Хотя антология была задумана и составлена Г. Э. Якобом5 как доказательство смены художественной парадигмы в поэзии на рубеже веков, однако на практике она явилась в большей степени подтверждением непрерывности литературного процесса, параллельного развития разных тенденций и, как и более ранние антологии «Мистраль» (1913) или «Аркадия» (1913), ярко продемонстрировала преемственность и новаторство, многоплановость и неоднородность, которые «безнадежно и неразрывно переплелись в поэзии экспрессионизма» [8]. Итоговый характер антологии на исходе «живого экспрессионизма» позволил Г. Э. Якобу снабдить ее вступительной статьей такой объяснительной силы, которая не утратила своей актуальности и сегодня. В ней он анализирует путь, пройденный немецкой лирикой до и после 1910 года, размышляет о причинах отсутствия «внутренней одновременности» среди поэтов после 1910 года и приходит к выводу, что «поэтическому зародышу этого времени явно не хватило инкубационного периода: одни все еще изъясняются бодлеровскими образами Большого города, у других превалируют пацифистские надежды 1916 года... У этих живущих сейчас поэтов ни единства впечатлений и переживаний, ни стилистического единства» [8]. Г. Э. Якоб комментирует эстетические, философские, мировоззренческие и литературные корни экспрессионизма, правомерно начиная с Гете, Шиллера и романтиков, а затем сосредоточивает внимание на ближайших немецкоязычных предшественниках экспрессионистов: «Кто эти поэты 1900–1910 годов? В чьих руках эстетическое воспитание молодежи? Это Георге, Гофмансталь и Рильке. Это триада наследников, и каких!!! Творчество этих троих столпов охватывает область чувств и событий, способ мышления и говорения молодого поколения» [8]. Но этими тремя именами не исчерпываются источники вдохновения, к ним присоединяется еще и «дальняя периферия»: Г. Манн, Шредер, С. Цвейг. «Откуда вдруг такое плодородие обычно скудной немецкой почвы?» – спрашивает Якоб. И отвечает: «Новое мощное солнце напитало ее: Фридрих Ницше. Годы 1900–1907 означали для Германии его окончательную духовную победу. Он начинает неограниченно царить через 25 лет после своего собственного расцвета» [8].
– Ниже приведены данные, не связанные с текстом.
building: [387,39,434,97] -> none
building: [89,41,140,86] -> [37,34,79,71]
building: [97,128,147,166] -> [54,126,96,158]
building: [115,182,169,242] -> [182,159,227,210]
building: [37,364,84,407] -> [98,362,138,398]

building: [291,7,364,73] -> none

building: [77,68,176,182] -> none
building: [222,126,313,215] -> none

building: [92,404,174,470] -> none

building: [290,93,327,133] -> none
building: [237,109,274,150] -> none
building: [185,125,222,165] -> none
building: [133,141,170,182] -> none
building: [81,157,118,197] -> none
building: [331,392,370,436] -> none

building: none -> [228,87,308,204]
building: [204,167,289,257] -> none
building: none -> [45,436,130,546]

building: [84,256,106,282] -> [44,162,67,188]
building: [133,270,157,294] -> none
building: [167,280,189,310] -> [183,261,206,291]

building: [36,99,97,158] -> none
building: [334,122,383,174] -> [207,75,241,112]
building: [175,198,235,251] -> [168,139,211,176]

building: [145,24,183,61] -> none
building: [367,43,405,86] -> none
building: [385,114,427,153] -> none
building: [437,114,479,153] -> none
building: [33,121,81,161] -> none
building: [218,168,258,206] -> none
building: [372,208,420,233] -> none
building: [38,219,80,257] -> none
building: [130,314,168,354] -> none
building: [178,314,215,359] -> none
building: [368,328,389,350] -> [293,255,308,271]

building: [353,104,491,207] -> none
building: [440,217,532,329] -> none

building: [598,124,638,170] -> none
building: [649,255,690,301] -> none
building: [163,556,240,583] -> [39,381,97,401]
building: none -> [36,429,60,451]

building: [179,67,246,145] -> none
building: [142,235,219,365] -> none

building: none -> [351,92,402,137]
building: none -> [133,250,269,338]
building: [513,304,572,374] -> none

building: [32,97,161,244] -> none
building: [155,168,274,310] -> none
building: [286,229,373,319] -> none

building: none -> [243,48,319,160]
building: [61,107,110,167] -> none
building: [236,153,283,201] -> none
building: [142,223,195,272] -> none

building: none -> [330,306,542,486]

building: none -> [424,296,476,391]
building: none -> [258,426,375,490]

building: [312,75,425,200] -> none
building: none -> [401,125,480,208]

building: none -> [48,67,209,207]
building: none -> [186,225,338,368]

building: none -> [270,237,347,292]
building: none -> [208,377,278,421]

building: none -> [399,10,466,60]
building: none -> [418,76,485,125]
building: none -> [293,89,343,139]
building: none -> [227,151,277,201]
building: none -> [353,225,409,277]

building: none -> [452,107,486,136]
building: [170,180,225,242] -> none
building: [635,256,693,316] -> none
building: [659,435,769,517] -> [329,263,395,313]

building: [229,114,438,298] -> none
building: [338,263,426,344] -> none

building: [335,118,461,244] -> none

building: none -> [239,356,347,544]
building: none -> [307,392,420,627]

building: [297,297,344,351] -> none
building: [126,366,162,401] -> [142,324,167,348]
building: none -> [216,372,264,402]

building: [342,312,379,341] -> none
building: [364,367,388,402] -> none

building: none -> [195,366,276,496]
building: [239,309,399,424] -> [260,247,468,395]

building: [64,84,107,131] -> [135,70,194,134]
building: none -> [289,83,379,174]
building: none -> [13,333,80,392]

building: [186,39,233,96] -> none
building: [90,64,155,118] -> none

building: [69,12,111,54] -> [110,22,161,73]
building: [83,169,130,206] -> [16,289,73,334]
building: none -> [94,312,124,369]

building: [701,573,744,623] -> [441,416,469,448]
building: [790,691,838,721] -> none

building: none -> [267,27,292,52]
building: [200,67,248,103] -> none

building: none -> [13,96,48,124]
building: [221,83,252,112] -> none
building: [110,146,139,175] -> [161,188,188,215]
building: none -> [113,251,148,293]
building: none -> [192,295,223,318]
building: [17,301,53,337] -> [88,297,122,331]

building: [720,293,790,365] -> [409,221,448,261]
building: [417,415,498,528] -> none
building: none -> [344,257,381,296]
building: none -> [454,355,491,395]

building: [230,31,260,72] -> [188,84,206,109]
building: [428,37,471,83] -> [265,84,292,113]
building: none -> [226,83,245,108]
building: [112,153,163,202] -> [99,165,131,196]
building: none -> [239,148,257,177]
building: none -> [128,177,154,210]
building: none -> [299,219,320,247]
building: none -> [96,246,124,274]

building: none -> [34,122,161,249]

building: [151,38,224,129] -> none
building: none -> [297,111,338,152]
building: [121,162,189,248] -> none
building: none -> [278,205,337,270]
Выбором текстов для антологии Г. Э. Якоб подчеркивает, что лирика экспрессионистского десятилетия не исчерпывается хрестоматийными стихотворениями, отражающими его традиционную топику, и являет собой тематически и стилистически негомогенную литературу. Современность, или «модерновость», такой поэзии вовсе не обязательно должна проявляться только в мотивах и метафорах, свойственных кризисному сознанию — конца света, диссоциации Я или в «мессианских» патетических призывах к обновлению человека и единению человечества. Составитель антологии не подгоняет лирику этого поколения поэтов под шаблонную схему экспрессионистского крика, «порыва и возмущения» (К. Пинтус) и демонстрирует, что языковой скепсис начала века как часть общего проявления нигилизма не обязательно манифестируется в разрушении языка в духе футуриста Маринетти и его последователей в «поэтической школе» «Штурма». Напротив, выбором стихотворений он подчеркивает, что «гибкость и подвижность языка» как «преодоление» его застылости может достигаться и в условиях формальной дисциплины, за которой, как правило, стоит смысловая бездонность. Образцы такой поэзии необычайной интеллектуальной глубины и формальной строгости сам Ф. Ницше продемонстрировал и в «Дионисовых дифирамбах», и в «Песнях принца Фогельфрея».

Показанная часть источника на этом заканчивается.